Discussion Questions
1. In City of Light, the upper echelons of Buffalo society all get what they want by cultivating an "acceptable" image under which they can do what they want, regardless of its moral implications. How does this rationalize their behavior, as well as hide it?

2. Faced with a social order that demanded this "acceptable" behavior, was there any other way Louisa could react when faced with a crisis—such as Millicent's abduction or the vandalization of her school?

3. Are there any main characters in this story who don't follow society's code? Who and why?

4. Louisa likes to think of her students as "a generation of subversives who took up their expected positions in society and then, day by day, bit by bit, fostered a revolution." Do you think that this is what she achieved with her students? Was it the best way she had to help the social progress of women?

5. Why do none of the members of Buffalo society become involved with the faction that is worried about the affects of the power plant on the environment?

6. In protecting Grace, was Louisa doing the right thing? Did her focus on the little girl blind her, impairing her judgement, as with her decision to not turn Susannah Riley in?

7. Would Louisa have been better off moving away from Buffalo and merely keeping in touch with the Sinclair family? Would Grace have been better off?

8. If Abigail's mother wanted to keep her daughter's child far away from Abigail and from scandal, why didn't she have him adopted in a family far away, instead of sending it to the asylum?

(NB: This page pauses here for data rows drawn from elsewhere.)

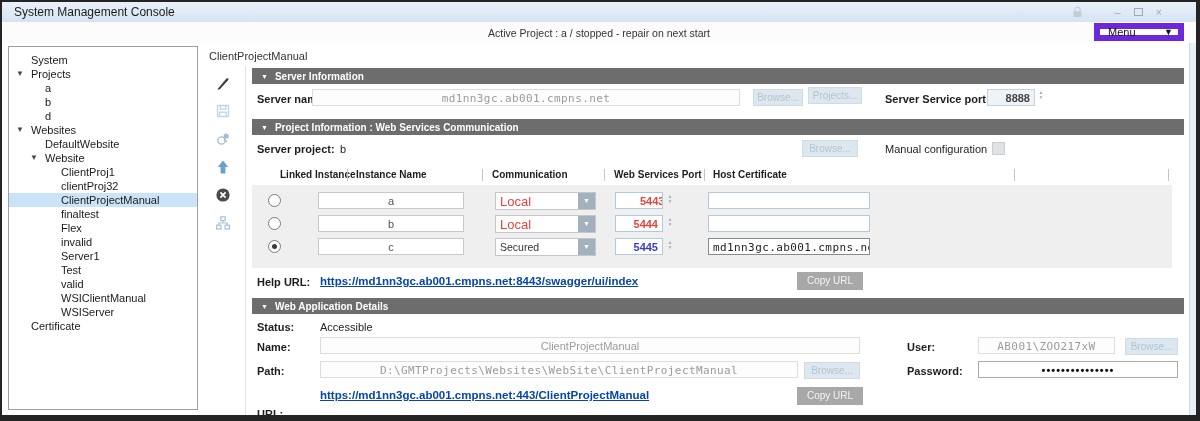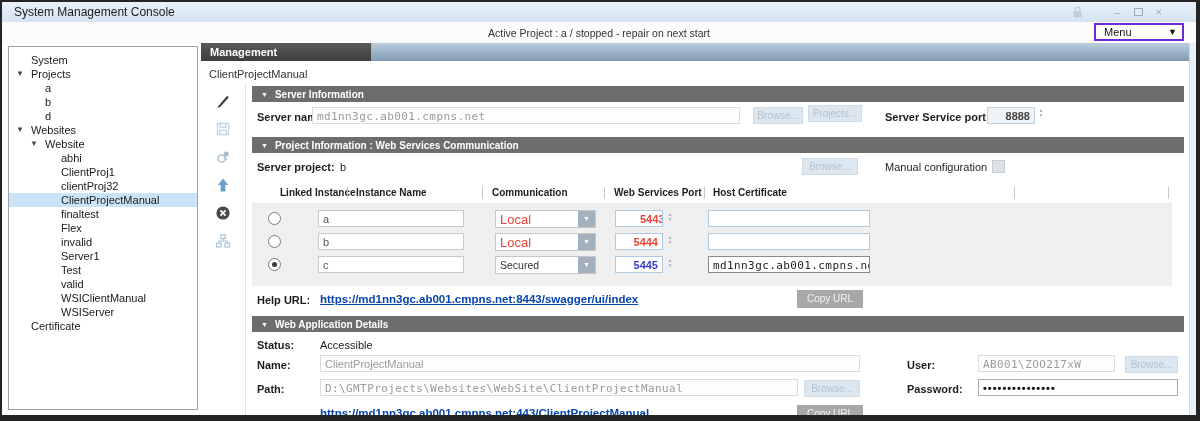--- a/index.html
+++ b/index.html
@@ -22,7 +22,7 @@
   .statusbar{ height:21px; background:#fcfcfc; position:relative; display:flex; align-items:center; justify-content:center; }
   .statustext{ font-size:10.5px; color:#333; }
   .menu-dd{ position:absolute; right:12px; top:1px; width:90px; height:18px; background:#fff;
-    border:2px solid #6d28d9; display:flex; align-items:center; justify-content:space-between; padding:0 5px 0 8px; cursor:pointer; }
+    border:6px solid #6d28d9; display:flex; align-items:center; justify-content:space-between; padding:0 5px 0 8px; cursor:pointer; }
   .menu-dd .mlabel{ font-size:11px; color:#111; }
   .menu-dd .marrow{ font-size:9px; color:#111; }
 

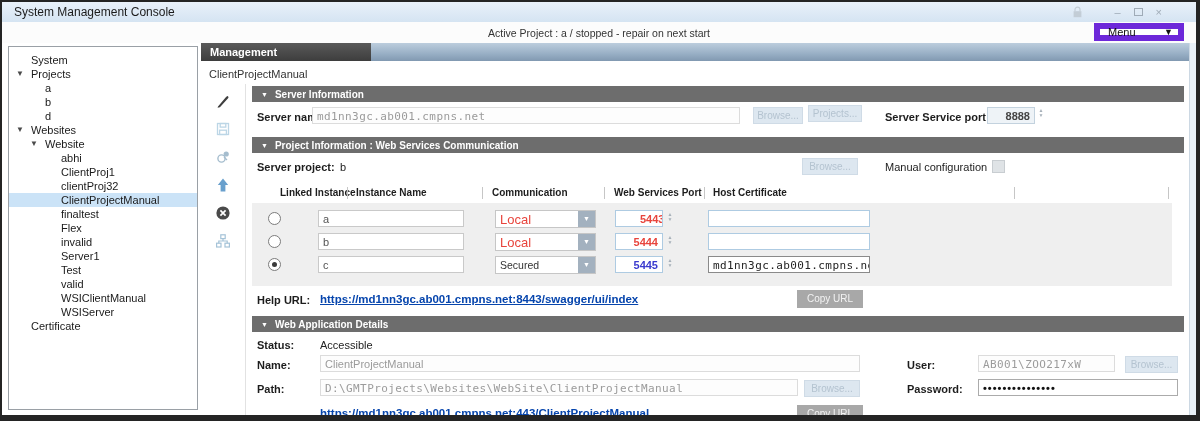--- a/index.html
+++ b/index.html
@@ -145,9 +145,6 @@
     </div>
 
     <div class="main-col">
-      <div class="tabstrip">
-        <div class="tab">Management</div>
-      </div>
       <div class="content">
         <div class="breadcrumb">ClientProjectManual</div>
         <div class="content-row">

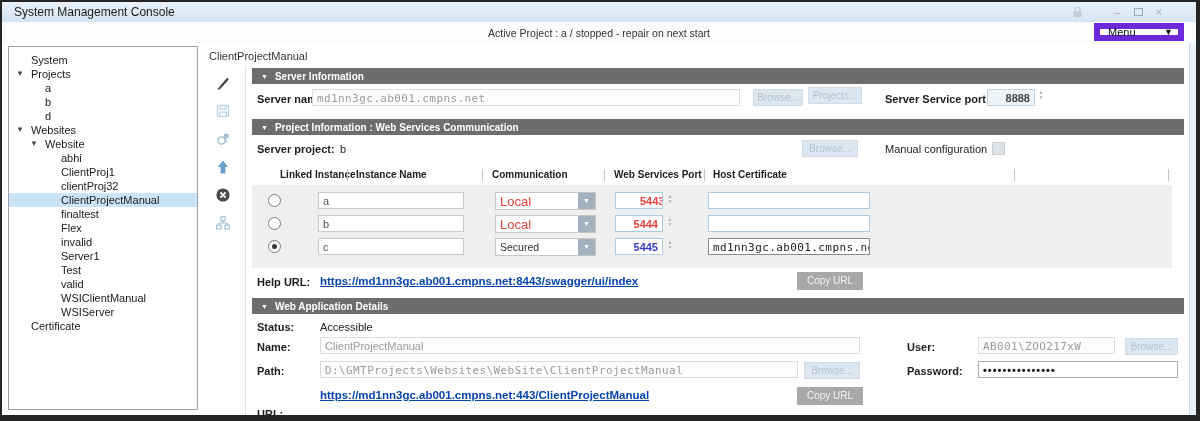--- a/index.html
+++ b/index.html
@@ -56,7 +56,7 @@
   .lbl{ position:absolute; font-size:11px; font-weight:bold; color:#1d1d1d; }
   .val{ position:absolute; font-size:11px; color:#222; }
   .fld{ position:absolute; background:#fff; border:1px solid #c9c9c9; height:17px; font-size:11px;
-    color:#444; padding:2px 4px; overflow:hidden; white-space:nowrap; }
+    color:#444; padding:2px 4px; overflow:hidden; white-space:nowrap;text-align:center; }
   .fld.dis{ background:#fdfdfd; border-color:#dcdcdc; color:#9b9b9b; }
   .mono{ font-family:"DejaVu Sans Mono", monospace; letter-spacing:0.4px; font-size:11px; }
   .blufld{ border-color:#aecbe2; }

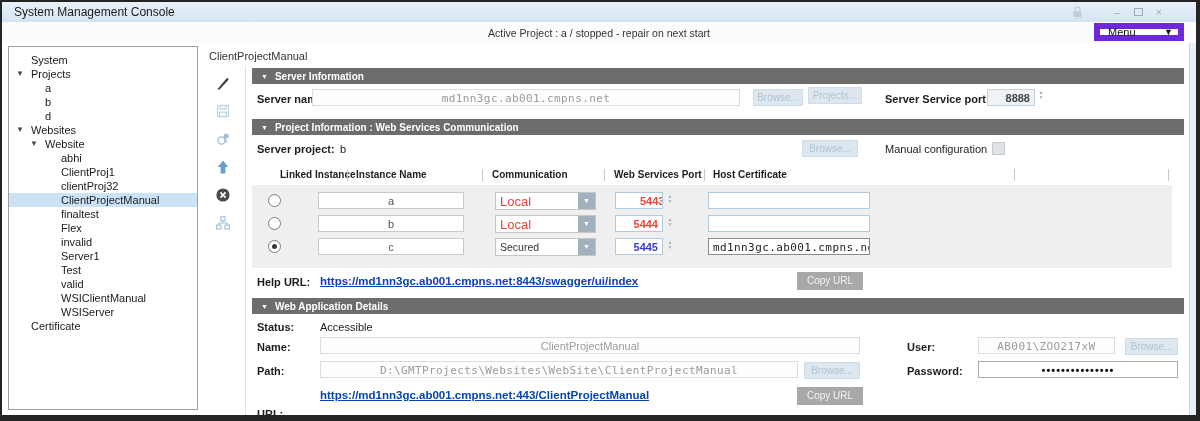--- a/index.html
+++ b/index.html
@@ -127,6 +127,7 @@
         <div class="tnode lvl2"><span>b</span></div>
         <div class="tnode lvl2"><span>d</span></div>
         <div class="tnode lvl1"><span class="tarrow">▼</span><span>Websites</span></div>
+        <div class="tnode lvl2"><span>DefaultWebsite</span></div>
         <div class="tnode lvl2"><span class="tarrow">▼</span><span>Website</span></div>
         <div class="tnode lvl3"><span>abhi</span></div>
         <div class="tnode lvl3"><span>ClientProj1</span></div>

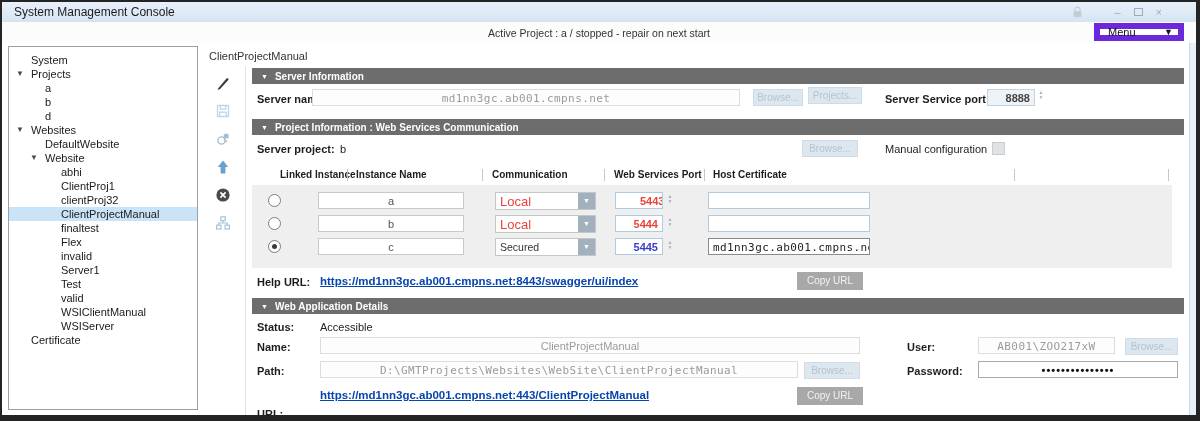--- a/index.html
+++ b/index.html
@@ -129,7 +129,6 @@
         <div class="tnode lvl1"><span class="tarrow">▼</span><span>Websites</span></div>
         <div class="tnode lvl2"><span>DefaultWebsite</span></div>
         <div class="tnode lvl2"><span class="tarrow">▼</span><span>Website</span></div>
-        <div class="tnode lvl3"><span>abhi</span></div>
         <div class="tnode lvl3"><span>ClientProj1</span></div>
         <div class="tnode lvl3"><span>clientProj32</span></div>
         <div class="tnode lvl3 sel"><span>ClientProjectManual</span></div>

9. Why does Mr. Rumsey let Louisa know that he planned her meeting with Cleveland? Would she have been better off never knowing?

10. Why does Mr. Rumsey seem surprised that Louisa might have suffered from her experience of conceiving Grace—or that she feels badly about her "loss of innocence?"

11. In 1901, Buffalo is one of the richest, most sophisticated cities in the nation. How does this influence Louisa's life, and the lives of the wealthy citizens of the city? What do they hope to achieve on the brink of a new century?

Bonus questions:

12. What motivates Tom Sinclair's dreams of electrical power? Is it the vision of industrial progress, the hope of personal fame and wealth, or something else?

13. Why was Francesca Coatsworth able to maintain her "alternative" lifestyle and still be such an influential member of society?

14. Why do you think Francesca allowed Sarah to disappear into Singapore after she confessed her crimes?